America has no face. Or none I know. Let me begin again.

——-It is neither driver nor the mother

 

on the bus who pulls the string, not the chime,

——-not the echo, never the house

 

particular with debt and pills and bad news

——-from Ferguson or Beirut or some such holy land,

 

and the candidate who would wear our features says,

I open my heart, but homes are homes,

 

and I turn on him and lock my door behind me.

——-A Christian nation has no Christ,

 

and Christ no nation. Or none I know. I am looking

——-for a better song. I cast my vote

 

into the water to watch it slice across the larger picture.

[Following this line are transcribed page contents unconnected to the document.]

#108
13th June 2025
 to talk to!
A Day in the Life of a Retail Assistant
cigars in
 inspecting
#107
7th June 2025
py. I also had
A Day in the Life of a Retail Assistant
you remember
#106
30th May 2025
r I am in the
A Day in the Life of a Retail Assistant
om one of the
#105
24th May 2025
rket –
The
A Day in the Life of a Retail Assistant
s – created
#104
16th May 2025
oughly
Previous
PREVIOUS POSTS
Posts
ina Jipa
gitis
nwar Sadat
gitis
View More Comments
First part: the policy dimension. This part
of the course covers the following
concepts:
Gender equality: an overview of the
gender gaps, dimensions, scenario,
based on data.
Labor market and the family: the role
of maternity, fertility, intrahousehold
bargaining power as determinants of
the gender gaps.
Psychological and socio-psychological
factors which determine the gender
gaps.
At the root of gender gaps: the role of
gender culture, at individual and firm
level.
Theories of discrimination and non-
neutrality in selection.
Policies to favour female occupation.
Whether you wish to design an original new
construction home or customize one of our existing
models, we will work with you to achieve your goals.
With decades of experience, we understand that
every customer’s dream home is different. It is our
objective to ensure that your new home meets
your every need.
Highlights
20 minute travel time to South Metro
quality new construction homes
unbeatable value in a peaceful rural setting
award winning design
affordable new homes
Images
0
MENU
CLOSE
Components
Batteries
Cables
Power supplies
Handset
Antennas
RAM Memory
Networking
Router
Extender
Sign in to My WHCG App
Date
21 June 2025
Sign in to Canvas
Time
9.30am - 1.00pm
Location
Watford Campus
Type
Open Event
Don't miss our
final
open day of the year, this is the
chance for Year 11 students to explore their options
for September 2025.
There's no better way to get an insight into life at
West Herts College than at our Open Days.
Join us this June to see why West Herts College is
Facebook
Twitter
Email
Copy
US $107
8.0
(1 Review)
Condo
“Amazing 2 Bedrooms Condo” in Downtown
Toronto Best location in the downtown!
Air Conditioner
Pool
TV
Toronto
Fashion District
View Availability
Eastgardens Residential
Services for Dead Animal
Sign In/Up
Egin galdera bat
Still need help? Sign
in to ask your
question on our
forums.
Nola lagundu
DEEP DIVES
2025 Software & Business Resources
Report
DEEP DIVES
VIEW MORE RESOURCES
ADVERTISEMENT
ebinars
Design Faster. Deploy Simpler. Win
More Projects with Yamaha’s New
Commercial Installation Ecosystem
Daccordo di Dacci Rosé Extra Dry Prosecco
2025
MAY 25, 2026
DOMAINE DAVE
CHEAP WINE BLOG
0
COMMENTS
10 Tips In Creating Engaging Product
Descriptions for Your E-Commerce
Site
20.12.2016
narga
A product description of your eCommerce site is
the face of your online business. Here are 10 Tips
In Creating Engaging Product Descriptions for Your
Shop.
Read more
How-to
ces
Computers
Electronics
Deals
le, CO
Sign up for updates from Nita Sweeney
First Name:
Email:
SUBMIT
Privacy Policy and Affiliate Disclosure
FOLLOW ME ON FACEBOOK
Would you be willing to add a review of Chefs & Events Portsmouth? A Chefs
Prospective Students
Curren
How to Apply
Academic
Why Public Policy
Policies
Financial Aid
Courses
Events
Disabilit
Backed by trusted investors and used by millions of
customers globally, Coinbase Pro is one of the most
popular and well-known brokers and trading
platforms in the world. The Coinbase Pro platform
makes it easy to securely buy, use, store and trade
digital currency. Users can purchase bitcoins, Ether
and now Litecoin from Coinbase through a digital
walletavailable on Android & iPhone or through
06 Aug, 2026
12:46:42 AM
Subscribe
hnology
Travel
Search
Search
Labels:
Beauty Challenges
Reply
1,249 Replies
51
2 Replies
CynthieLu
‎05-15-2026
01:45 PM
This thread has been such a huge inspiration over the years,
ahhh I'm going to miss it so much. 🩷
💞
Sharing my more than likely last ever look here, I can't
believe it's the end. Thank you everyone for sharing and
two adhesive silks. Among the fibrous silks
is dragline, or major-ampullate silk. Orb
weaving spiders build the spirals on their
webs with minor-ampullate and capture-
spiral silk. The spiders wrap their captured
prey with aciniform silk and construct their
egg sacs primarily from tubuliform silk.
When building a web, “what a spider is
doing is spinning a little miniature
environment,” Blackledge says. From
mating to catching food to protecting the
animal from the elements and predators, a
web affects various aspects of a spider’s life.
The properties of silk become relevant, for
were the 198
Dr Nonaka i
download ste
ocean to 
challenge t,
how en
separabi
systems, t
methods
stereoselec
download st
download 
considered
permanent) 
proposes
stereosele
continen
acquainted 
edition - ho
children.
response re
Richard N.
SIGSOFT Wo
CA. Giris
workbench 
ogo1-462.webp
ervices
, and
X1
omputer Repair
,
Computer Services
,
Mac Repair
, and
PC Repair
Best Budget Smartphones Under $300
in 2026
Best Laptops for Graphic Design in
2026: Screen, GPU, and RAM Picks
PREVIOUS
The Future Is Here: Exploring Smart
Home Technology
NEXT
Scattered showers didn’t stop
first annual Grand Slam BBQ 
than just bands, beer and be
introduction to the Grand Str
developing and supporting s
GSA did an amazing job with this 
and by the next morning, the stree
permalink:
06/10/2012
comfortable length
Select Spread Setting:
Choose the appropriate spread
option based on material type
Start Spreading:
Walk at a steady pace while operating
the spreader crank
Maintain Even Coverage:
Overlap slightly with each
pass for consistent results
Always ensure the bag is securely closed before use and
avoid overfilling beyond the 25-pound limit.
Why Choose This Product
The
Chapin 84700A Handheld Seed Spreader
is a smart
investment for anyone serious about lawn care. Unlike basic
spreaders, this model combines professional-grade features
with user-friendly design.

——-One nation under God, a child says.

 

Beneath her hand, the anonymity of the personal,

——-the vital muscle, the fist, the first

 

to fear, the last to explain. Lord of the body,

——-peerless, eyeless, compelled.

 

I search the names on the ballot for the nameless.

——-I make my pledge.

 

 

——-5.

 

 

To judge another’s words by what we know about the speaker

——-is to know neither speaker nor word.

 

So says a schoolbook a boy finds boring

——-and then he gets a beating from two strangers,

 

and as he hangs by his hair in the grasp of one,

——-he says nothing, he is losing faith in words,

 

he goes home and, once again, nothing, and over dinner,

——-nothing, and night after night, he lies

 

awake, and nothing comes. I am looking for a better song,

——-the kind that moves across the borders

 

in the old language. Or wades against the water

——-beneath the guns of the lookout, and what remains is

 

the vast unfathomed reaches of a sky. I am sorry

——-for everything I did and did not do,

 

I told my father in the end, and he was confused.

——-I still see that face among the many he wore,

 

buried in a music I could not hear, and I needed

——-my own to hear it. It felt enormous, this tune, and I

 

was small and smaller, and he was crossing over,

——-and he looked at me, my grief, as if it were a stranger.

 

 

 

——-6.

 

 

In the song of the Eucharist of imagined life,

——-a girl stares into the camera, and the liquidation

 

of eyes and money spills from the anonymity

——-of the personal into the great collection plate.

 

Protesters take their guitars to the river, and one

——-tune flows into another, and whatever music does

 

and does not do, the girl who sings feels small and smaller,

——-and who are we to know. Somewhere

 

a theorist is writing a paper and feels it too: the longing

——-for greater detail, larger scope. Somewhere

 

a man eats the bread and feels absolved and little

——-changes or all things small and who are we to know.

 

Begin with a face. Yours or another’s. Little changes

——-gather downstream, beneath the eyes, and they have seen it,

 

the power of a song, how it just might pull a body through

——-the mirror, out some painful story or door,

 

into another. The refugees’ song carries something

——-of language over the river, and the river closes behind them

 

like a wound. It forgets. And in the song you hear it

——-running. And sometimes in their eyes, you see.